THE PROBLEM
Among the entries that follow, the required portion opens with the line containing "in glomeruli demonstrate" and closes with the line containing "is low levels". Give that portion again exactly, and nothing else.
━━━━━ EXTRACTED INFORMATION
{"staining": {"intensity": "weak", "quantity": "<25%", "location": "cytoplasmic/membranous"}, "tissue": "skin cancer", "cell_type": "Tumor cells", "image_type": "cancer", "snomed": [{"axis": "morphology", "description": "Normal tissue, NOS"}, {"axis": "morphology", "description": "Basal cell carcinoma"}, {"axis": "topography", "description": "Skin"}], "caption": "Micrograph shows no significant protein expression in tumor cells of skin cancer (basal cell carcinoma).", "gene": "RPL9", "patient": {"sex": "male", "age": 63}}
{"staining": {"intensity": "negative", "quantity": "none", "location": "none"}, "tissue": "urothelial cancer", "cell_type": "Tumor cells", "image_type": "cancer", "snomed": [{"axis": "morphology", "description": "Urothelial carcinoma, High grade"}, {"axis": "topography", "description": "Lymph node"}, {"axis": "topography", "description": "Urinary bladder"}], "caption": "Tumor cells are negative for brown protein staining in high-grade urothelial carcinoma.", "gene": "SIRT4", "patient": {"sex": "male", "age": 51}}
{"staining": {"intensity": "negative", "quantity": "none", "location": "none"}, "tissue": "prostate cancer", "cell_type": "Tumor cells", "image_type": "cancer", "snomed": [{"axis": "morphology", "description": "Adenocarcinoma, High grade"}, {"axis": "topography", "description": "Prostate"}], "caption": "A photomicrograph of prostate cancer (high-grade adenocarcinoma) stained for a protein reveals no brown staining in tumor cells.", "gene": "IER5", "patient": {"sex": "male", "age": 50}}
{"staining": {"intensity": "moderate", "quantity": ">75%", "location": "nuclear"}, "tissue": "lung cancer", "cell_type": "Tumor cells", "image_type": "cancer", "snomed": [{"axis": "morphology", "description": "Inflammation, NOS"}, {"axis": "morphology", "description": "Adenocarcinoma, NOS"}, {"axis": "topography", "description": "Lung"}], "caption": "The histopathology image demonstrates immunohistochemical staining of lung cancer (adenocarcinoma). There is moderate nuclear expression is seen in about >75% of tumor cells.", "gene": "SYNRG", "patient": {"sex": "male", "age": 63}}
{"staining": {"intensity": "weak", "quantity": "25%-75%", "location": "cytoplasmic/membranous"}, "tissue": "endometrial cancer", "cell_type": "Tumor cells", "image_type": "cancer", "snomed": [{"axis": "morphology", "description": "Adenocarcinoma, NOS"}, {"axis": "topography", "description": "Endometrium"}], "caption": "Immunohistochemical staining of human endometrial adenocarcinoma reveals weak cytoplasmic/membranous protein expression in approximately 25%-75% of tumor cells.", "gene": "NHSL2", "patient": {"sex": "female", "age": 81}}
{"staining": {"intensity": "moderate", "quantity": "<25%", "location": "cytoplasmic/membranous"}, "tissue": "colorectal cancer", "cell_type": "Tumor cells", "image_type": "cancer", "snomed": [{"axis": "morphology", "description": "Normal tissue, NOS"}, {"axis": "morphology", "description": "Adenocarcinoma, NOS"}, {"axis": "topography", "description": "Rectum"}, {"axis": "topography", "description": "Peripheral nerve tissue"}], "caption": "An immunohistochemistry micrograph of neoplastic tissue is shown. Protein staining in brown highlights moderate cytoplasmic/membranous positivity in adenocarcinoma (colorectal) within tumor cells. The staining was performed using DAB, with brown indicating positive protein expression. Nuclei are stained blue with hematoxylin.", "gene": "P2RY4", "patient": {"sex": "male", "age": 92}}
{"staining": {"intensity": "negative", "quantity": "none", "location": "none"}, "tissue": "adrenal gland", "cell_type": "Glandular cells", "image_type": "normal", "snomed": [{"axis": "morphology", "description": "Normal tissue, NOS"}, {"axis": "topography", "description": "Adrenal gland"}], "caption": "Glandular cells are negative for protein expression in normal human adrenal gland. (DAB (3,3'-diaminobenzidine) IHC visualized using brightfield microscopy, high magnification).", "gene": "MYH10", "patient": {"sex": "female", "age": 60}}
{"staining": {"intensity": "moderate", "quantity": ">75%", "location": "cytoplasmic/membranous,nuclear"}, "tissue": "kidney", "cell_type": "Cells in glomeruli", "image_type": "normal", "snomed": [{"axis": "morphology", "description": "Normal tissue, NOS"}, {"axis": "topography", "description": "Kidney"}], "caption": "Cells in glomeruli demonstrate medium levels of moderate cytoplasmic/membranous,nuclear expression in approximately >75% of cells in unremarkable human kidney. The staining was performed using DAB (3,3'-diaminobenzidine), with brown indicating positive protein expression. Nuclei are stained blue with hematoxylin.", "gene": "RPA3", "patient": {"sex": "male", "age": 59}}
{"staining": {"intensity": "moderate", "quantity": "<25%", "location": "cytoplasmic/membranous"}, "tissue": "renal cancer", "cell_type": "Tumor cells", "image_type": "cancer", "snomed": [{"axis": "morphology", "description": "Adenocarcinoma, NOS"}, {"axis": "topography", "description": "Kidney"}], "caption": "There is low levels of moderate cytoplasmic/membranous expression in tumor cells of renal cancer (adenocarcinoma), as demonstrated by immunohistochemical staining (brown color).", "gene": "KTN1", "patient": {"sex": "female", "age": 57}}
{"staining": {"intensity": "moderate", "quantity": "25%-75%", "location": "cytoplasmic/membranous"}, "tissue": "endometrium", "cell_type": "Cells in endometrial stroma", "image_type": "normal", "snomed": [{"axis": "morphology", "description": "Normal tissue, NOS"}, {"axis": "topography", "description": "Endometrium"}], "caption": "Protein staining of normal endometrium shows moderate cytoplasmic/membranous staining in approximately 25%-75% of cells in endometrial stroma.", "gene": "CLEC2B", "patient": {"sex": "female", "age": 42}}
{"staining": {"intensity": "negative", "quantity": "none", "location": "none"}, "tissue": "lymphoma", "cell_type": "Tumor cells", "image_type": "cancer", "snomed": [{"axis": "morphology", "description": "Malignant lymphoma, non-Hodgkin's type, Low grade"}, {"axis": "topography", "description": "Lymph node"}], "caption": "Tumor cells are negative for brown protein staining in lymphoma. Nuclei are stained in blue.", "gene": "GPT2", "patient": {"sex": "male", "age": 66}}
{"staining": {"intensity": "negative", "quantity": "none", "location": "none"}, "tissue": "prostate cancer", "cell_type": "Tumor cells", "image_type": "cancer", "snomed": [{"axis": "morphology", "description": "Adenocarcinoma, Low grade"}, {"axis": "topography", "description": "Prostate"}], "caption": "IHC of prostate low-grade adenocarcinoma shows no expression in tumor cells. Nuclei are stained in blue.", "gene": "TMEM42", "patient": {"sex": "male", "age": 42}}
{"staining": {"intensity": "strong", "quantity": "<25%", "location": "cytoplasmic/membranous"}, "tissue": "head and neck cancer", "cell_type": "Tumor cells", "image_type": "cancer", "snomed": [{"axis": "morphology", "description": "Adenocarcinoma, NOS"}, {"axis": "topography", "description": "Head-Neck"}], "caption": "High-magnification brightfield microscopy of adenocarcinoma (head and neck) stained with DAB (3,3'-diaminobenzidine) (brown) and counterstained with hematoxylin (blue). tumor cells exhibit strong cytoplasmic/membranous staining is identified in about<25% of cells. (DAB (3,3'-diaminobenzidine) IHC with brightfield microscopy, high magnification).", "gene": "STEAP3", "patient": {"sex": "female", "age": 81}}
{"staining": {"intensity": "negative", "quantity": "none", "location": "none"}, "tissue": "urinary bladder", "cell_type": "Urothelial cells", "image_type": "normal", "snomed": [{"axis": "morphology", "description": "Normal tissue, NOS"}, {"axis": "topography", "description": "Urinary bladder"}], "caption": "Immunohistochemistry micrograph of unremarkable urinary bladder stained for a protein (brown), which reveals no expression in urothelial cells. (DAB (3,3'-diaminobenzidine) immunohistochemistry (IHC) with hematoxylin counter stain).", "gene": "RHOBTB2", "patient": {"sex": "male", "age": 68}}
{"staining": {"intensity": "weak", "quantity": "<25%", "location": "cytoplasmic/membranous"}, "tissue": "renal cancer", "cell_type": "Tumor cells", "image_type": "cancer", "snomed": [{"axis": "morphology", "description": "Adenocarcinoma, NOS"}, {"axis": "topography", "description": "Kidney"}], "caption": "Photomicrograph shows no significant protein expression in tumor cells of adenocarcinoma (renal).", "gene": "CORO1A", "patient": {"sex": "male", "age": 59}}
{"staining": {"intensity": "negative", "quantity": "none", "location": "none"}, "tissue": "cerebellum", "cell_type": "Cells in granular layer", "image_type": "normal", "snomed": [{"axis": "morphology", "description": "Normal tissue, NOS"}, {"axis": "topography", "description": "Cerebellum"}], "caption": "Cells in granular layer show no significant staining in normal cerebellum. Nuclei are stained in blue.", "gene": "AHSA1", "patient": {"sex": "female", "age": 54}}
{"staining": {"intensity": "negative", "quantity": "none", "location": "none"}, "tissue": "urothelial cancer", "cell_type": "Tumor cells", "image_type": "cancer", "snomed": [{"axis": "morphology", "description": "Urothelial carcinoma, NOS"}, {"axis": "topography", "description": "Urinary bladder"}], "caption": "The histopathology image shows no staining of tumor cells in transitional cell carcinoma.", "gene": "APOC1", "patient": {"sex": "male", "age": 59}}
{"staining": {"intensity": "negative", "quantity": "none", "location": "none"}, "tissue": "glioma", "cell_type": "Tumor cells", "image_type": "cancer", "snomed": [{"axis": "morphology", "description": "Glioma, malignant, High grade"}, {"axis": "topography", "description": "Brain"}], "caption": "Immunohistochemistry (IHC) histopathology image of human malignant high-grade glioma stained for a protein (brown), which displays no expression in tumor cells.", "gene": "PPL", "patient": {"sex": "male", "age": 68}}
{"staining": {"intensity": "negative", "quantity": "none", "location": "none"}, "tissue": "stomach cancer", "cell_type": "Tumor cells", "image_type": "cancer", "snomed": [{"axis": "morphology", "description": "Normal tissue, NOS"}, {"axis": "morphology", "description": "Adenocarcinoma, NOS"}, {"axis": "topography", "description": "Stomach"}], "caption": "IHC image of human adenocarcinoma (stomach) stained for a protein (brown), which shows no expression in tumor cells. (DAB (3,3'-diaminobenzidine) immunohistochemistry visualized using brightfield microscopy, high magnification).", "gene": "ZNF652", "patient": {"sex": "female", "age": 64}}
━━━━━━━━━━
RESULT BELOW
{"staining": {"intensity": "moderate", "quantity": ">75%", "location": "cytoplasmic/membranous,nuclear"}, "tissue": "kidney", "cell_type": "Cells in glomeruli", "image_type": "normal", "snomed": [{"axis": "morphology", "description": "Normal tissue, NOS"}, {"axis": "topography", "description": "Kidney"}], "caption": "Cells in glomeruli demonstrate medium levels of moderate cytoplasmic/membranous,nuclear expression in approximately >75% of cells in unremarkable human kidney. The staining was performed using DAB (3,3'-diaminobenzidine), with brown indicating positive protein expression. Nuclei are stained blue with hematoxylin.", "gene": "RPA3", "patient": {"sex": "male", "age": 59}}
{"staining": {"intensity": "moderate", "quantity": "<25%", "location": "cytoplasmic/membranous"}, "tissue": "renal cancer", "cell_type": "Tumor cells", "image_type": "cancer", "snomed": [{"axis": "morphology", "description": "Adenocarcinoma, NOS"}, {"axis": "topography", "description": "Kidney"}], "caption": "There is low levels of moderate cytoplasmic/membranous expression in tumor cells of renal cancer (adenocarcinoma), as demonstrated by immunohistochemical staining (brown color).", "gene": "KTN1", "patient": {"sex": "female", "age": 57}}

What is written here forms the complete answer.